[Material to process Boundary: Start]

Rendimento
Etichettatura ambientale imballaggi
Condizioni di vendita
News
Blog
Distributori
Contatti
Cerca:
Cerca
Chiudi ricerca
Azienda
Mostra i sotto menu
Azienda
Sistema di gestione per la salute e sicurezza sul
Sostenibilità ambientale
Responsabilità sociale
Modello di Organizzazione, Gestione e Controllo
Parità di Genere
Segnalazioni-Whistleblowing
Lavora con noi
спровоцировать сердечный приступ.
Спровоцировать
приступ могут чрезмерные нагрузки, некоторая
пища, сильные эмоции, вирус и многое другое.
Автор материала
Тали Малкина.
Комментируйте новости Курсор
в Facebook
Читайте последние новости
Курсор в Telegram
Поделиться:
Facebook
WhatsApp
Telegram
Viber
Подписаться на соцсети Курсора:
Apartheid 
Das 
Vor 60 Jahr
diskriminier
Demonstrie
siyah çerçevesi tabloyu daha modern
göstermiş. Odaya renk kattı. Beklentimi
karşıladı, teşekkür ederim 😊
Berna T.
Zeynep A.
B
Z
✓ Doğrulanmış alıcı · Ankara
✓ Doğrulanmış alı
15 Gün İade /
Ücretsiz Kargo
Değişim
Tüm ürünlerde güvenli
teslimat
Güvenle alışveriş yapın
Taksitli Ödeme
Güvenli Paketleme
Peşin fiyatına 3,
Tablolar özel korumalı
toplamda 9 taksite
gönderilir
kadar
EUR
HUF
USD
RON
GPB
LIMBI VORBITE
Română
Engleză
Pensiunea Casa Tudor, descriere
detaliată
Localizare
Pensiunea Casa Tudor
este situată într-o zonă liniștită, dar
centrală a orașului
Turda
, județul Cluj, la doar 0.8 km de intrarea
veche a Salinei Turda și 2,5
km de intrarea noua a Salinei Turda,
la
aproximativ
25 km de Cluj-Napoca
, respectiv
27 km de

[Material to process Boundary: End]

Exercise prompt
Reproduce every line of the listing above verbatim, keeping the original order and line breaks.

Written solution
Rendimento
Etichettatura ambientale imballaggi
Condizioni di vendita
News
Blog
Distributori
Contatti
Cerca:
Cerca
Chiudi ricerca
Azienda
Mostra i sotto menu
Azienda
Sistema di gestione per la salute e sicurezza sul
Sostenibilità ambientale
Responsabilità sociale
Modello di Organizzazione, Gestione e Controllo
Parità di Genere
Segnalazioni-Whistleblowing
Lavora con noi
спровоцировать сердечный приступ.
Спровоцировать
приступ могут чрезмерные нагрузки, некоторая
пища, сильные эмоции, вирус и многое другое.
Автор материала
Тали Малкина.
Комментируйте новости Курсор
в Facebook
Читайте последние новости
Курсор в Telegram
Поделиться:
Facebook
WhatsApp
Telegram
Viber
Подписаться на соцсети Курсора:
Apartheid 
Das 
Vor 60 Jahr
diskriminier
Demonstrie
siyah çerçevesi tabloyu daha modern
göstermiş. Odaya renk kattı. Beklentimi
karşıladı, teşekkür ederim 😊
Berna T.
Zeynep A.
B
Z
✓ Doğrulanmış alıcı · Ankara
✓ Doğrulanmış alı
15 Gün İade /
Ücretsiz Kargo
Değişim
Tüm ürünlerde güvenli
teslimat
Güvenle alışveriş yapın
Taksitli Ödeme
Güvenli Paketleme
Peşin fiyatına 3,
Tablolar özel korumalı
toplamda 9 taksite
gönderilir
kadar
EUR
HUF
USD
RON
GPB
LIMBI VORBITE
Română
Engleză
Pensiunea Casa Tudor, descriere
detaliată
Localizare
Pensiunea Casa Tudor
este situată într-o zonă liniștită, dar
centrală a orașului
Turda
, județul Cluj, la doar 0.8 km de intrarea
veche a Salinei Turda și 2,5
km de intrarea noua a Salinei Turda,
la
aproximativ
25 km de Cluj-Napoca
, respectiv
27 km de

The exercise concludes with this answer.